### WORK TO BE COMPLETED
Can you pick up the article on voice assistants and AI right after its last sentence and keep it going?

### TEXT SECTION
——————
Accidental empires, I’ve lost the remote, IBC and the power of voice – Rethink Technology Research

Rethink Technology Research

By Peter White Published  When we first heard that some of the TV companies wanted to put a feature into TVs they make, which allowed you to change channel by voice command, Faultline Online Reporter could not be less excited. On its own, the ability to change a TV channel is little more than a gimmick.
When Siri came out, we can remember being positively irritated at the voice and the stupid way that every iPhone owner just HAD to show us how clever it was, when all it did was regurgitate Wikipedia entries.
But the idea of an ever present voice assistant, which moves from your car to your home to your place of work, which is always on hand, who knows you and your habits and a surrounding ecosystem – just how that concept has emerged from those early beginnings is not quite clear – only that this is much more like something out of an entire genre of Sci-fi movies, and it has the ability to change the world as much as… say… the internet.
To us it seems like the entire mission to landgrab speech understanding was a bit of an accident. When AI began to become a hot word about 4 years ago, Natural Language was explained to us as the core AI platform, which all these AIs would operate through. We know for sure that this has just not happened. AI technology is in danger of not happening – primarily because 650 VC investments happened before much had been done to improve the core AI algorithms. But the vision made sense – when you want a specialist job doing, like “find the best photo of me from these 2,000 photos taken,” or “get me a meeting with these 20 people” an automated service is going to achieve that faster than you, and with a lot less of your effort.
The only issue here was that there was some kind of requirement that those services were AI based, which there is no need of at all. The only AI required in the equation is natural language voice understanding and that has improved leaps and bounds of late.
——————
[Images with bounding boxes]

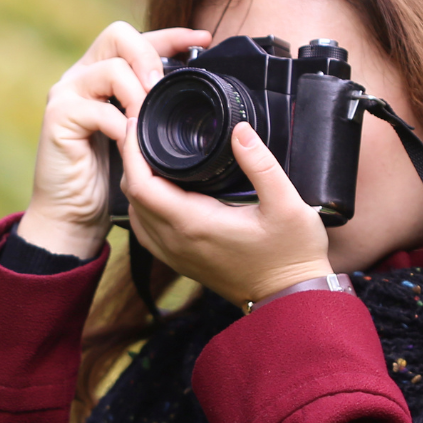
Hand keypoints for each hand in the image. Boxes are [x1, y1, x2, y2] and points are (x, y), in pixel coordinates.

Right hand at [18, 22, 212, 258]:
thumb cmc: (106, 177)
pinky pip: (98, 110)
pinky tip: (130, 141)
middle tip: (164, 86)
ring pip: (111, 69)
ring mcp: (66, 95)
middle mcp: (80, 77)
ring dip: (139, 94)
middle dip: (150, 55)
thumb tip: (192, 90)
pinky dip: (121, 125)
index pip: (135, 38)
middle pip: (118, 35)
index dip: (171, 35)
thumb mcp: (137, 135)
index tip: (203, 40)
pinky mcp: (58, 118)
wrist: (71, 213)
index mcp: (99, 75)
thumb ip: (151, 108)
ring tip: (150, 118)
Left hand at [118, 120, 335, 308]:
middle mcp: (176, 241)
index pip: (141, 184)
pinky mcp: (181, 262)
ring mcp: (176, 255)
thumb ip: (262, 164)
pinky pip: (147, 231)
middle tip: (142, 128)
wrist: (290, 300)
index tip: (137, 122)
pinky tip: (159, 190)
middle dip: (131, 159)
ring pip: (136, 213)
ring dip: (136, 182)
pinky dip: (143, 205)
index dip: (132, 151)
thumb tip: (239, 130)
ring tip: (148, 152)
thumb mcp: (287, 204)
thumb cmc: (291, 255)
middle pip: (133, 196)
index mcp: (193, 223)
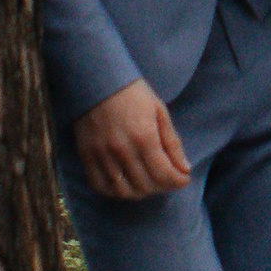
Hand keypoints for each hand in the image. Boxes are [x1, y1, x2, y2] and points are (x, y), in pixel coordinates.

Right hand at [72, 78, 190, 201]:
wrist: (97, 78)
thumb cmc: (132, 92)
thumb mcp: (159, 111)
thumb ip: (172, 143)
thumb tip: (184, 169)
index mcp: (144, 136)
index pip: (164, 174)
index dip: (178, 181)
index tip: (183, 178)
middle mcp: (122, 150)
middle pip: (146, 186)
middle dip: (163, 187)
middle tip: (168, 179)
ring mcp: (102, 155)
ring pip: (124, 191)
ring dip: (141, 192)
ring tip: (149, 182)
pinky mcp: (86, 156)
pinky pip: (100, 186)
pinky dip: (115, 191)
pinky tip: (126, 184)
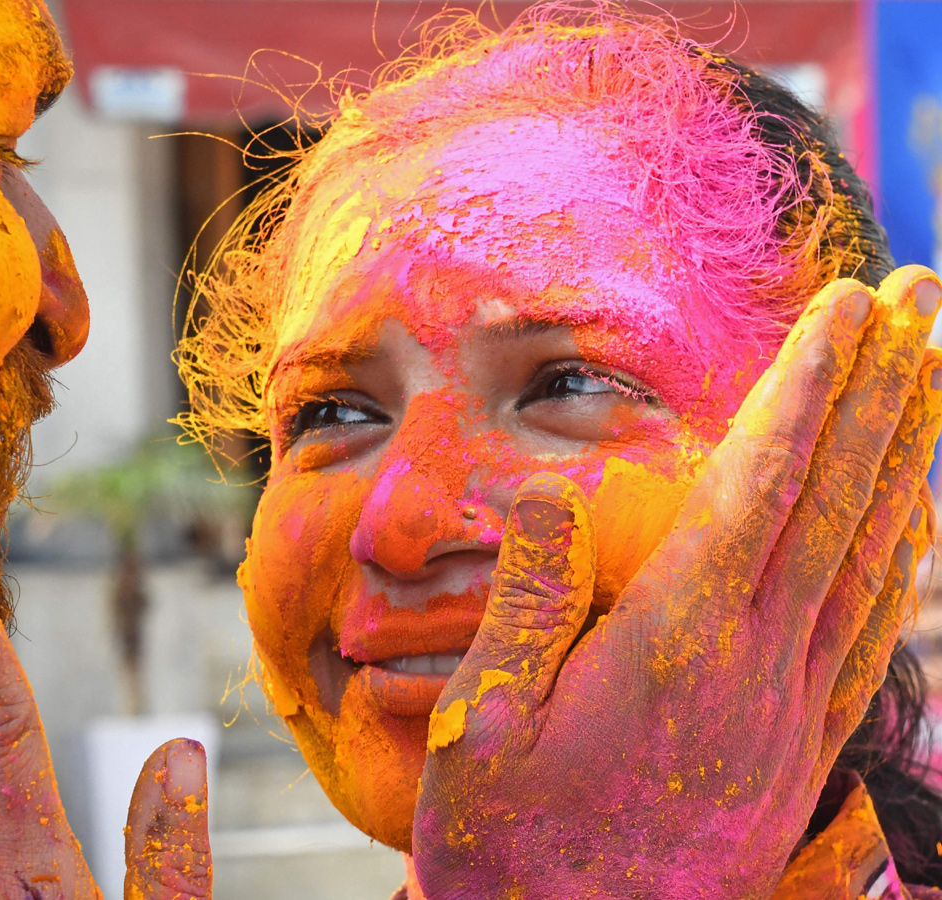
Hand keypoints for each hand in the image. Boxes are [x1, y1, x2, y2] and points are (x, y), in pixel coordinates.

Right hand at [412, 266, 941, 899]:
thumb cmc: (512, 848)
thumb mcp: (483, 725)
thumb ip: (526, 602)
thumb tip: (544, 490)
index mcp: (677, 649)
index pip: (762, 489)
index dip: (808, 391)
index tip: (849, 309)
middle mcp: (757, 670)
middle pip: (838, 506)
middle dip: (883, 392)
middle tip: (923, 299)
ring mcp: (791, 712)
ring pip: (872, 561)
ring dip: (905, 458)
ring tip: (934, 378)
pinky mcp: (801, 750)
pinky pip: (873, 630)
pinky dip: (902, 556)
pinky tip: (913, 521)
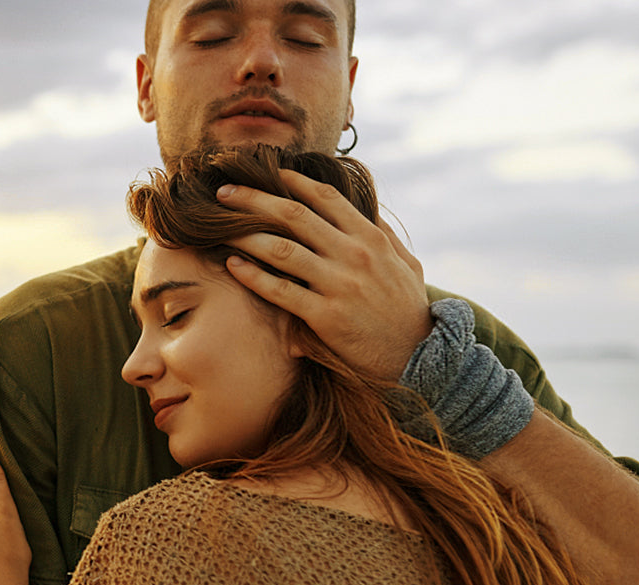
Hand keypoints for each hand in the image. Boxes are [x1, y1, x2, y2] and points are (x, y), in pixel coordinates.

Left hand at [218, 169, 432, 378]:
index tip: (267, 174)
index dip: (292, 181)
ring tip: (219, 227)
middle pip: (293, 215)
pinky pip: (281, 291)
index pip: (325, 197)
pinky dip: (253, 276)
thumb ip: (385, 235)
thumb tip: (370, 208)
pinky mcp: (326, 317)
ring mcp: (339, 285)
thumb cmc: (409, 311)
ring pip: (281, 249)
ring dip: (245, 234)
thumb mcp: (407, 264)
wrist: (419, 357)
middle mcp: (353, 255)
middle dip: (254, 199)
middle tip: (223, 192)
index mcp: (371, 237)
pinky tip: (234, 265)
——————
### RESPONSE FOR THIS EXERCISE
But at soon as Alexa replied to the Siri threat and made its play to dominate voice, along with additions from Cortana and Google Assistant, the race has been on to dominate voice – a race that Alexa appears to be winning.
Initially we thought that the killer app for voice was the help desk, where within two rings the phone is always answered, and a voice assistant collects some data on your problems and in some cases answers them, but for the trickier callers it is merely there to hold the fort until a real human comes free. We were led to believe that this could cut down calls which needed humans to a mere 15% of the time, releasing about 85% of the world’s help desk employees, to go and find something else they could do. The effect on the bottom line of many of the world’s operators would have been considerable. It’s not to say that this is not a viable application for voice at some point, but this is not how the technology world fights its wars.
Instead this year there have been a host of intelligent speakers announced – speakers you can talk to, and while that’s what Echo Dot can be described as, the clues are in the specification of Apple’s HomePod. It was created with Apple Music in mind and “provides deep knowledge of personal music preferences and tastes and helps users discover new music.” But that’s not what Alexa does. The product line does have those kinds of variants too, but you are encouraged to buy Echo Dots in packs of 6, quite simply to put them in all your rooms so that your voice is never out of reach of Alexa.
The Apple HomePod had six microphones, and noise cancellation from the TV or music speaker. So it can just hear you and comes with a custom array of seven beam-forming tweeters, each with its own amplifier, and precise directional control of beam shapes and sizes all directed by an Apple A8 chip as its intelligence.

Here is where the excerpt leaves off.